- [Source material]
╭──
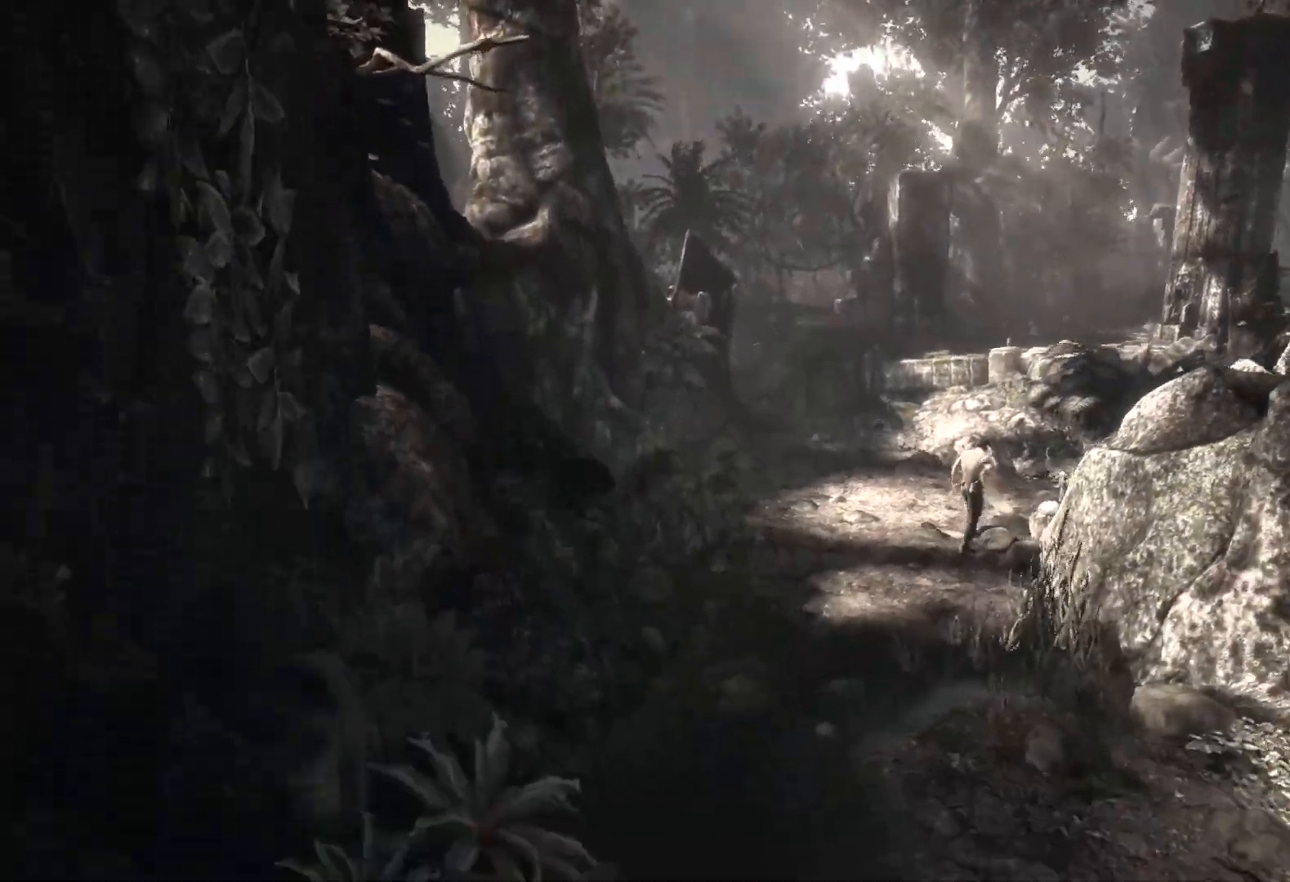
{"buttons": ["L2"], "left_stick": "up-right", "right_stick": "down", "events": [[467, "right_stick", "down"]]}
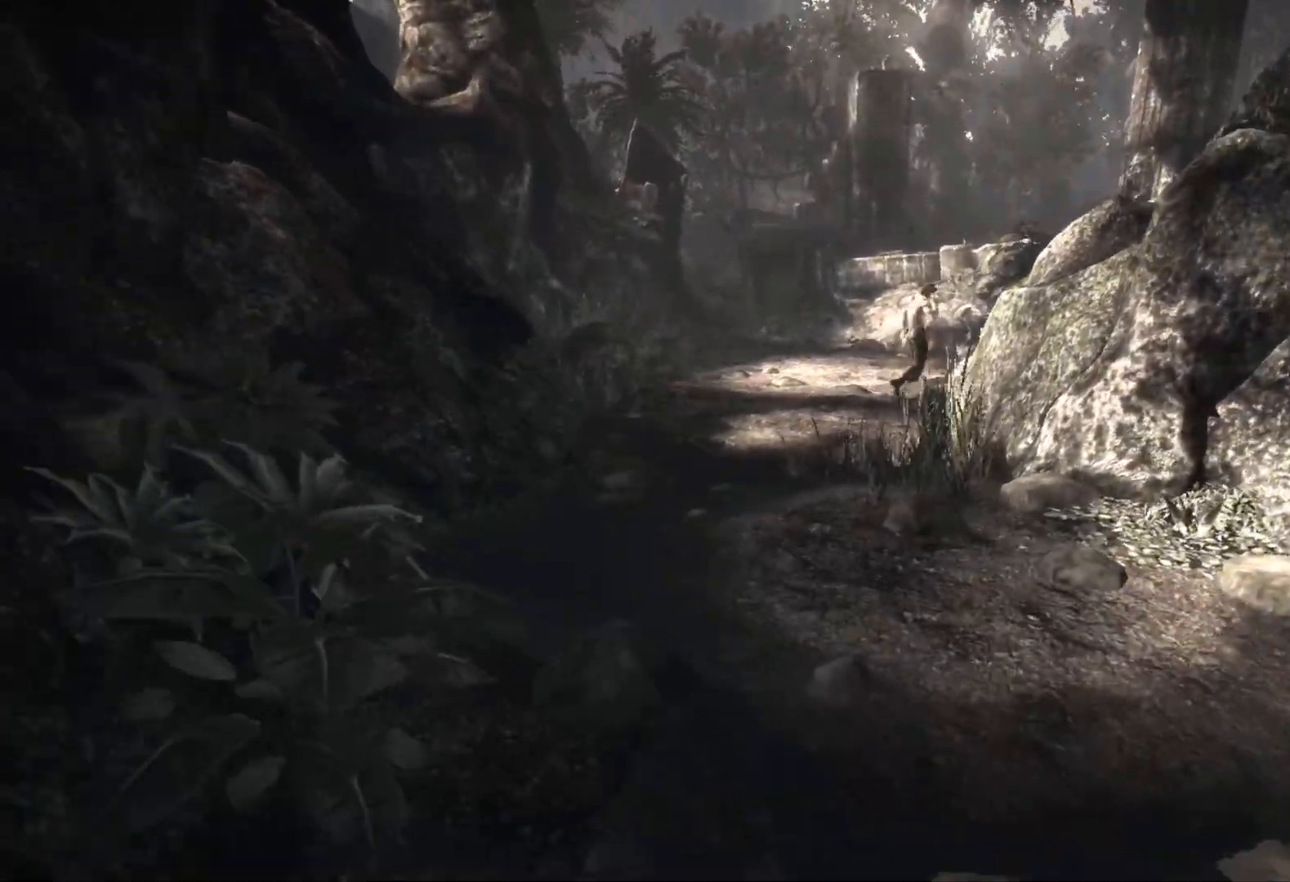
{"buttons": ["L2"], "left_stick": "up-right", "right_stick": "down", "events": [[150, "right_stick", "center"], [333, "right_stick", "down"]]}
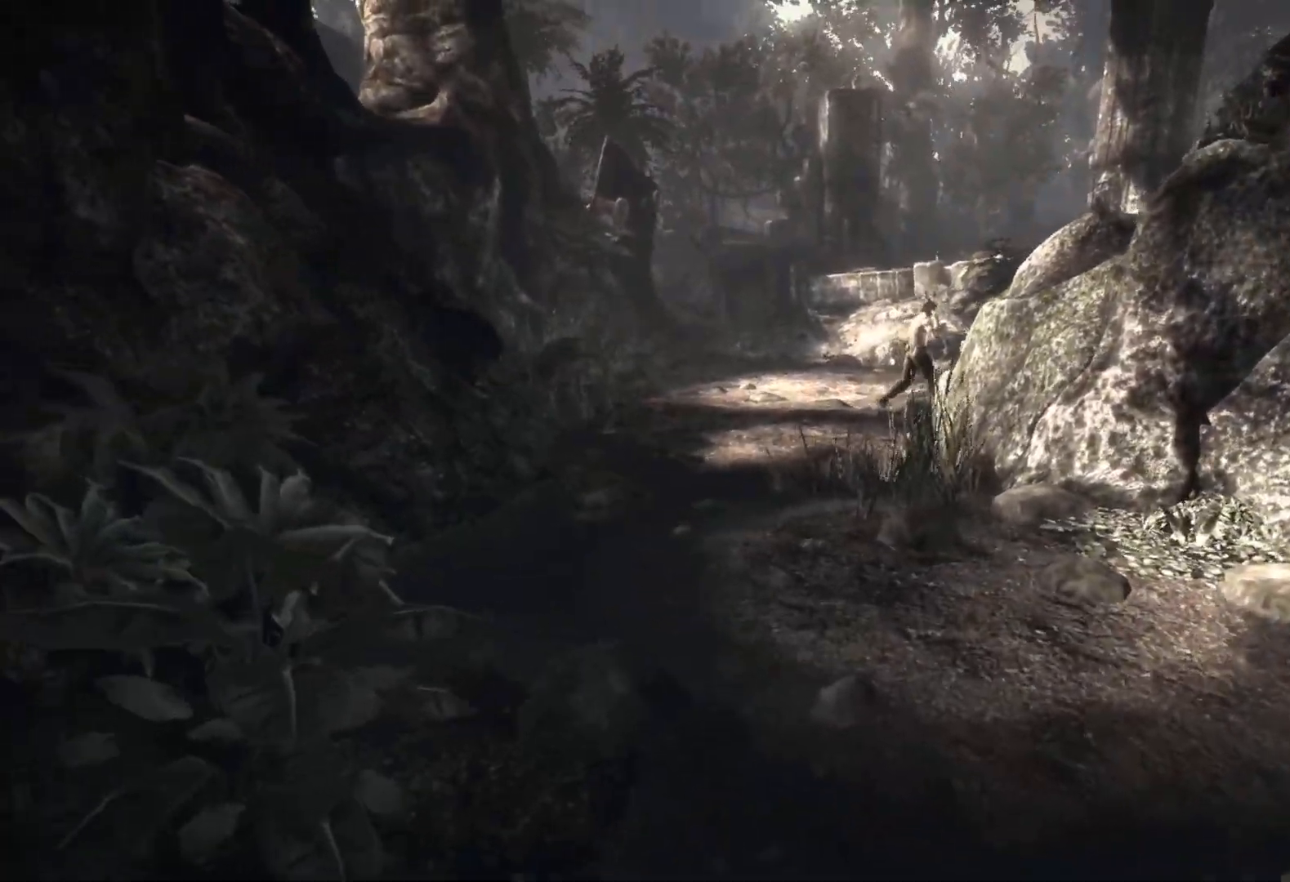
{"buttons": ["L2"], "left_stick": "up-right", "right_stick": "down", "events": []}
╰──
- [Work to complete]
Please copy the data above character for character, skipping any pictures.

- [Problem solution]
{"buttons": ["L2"], "left_stick": "up-right", "right_stick": "down", "events": [[467, "right_stick", "down"]]}
{"buttons": ["L2"], "left_stick": "up-right", "right_stick": "down", "events": [[150, "right_stick", "center"], [333, "right_stick", "down"]]}
{"buttons": ["L2"], "left_stick": "up-right", "right_stick": "down", "events": []}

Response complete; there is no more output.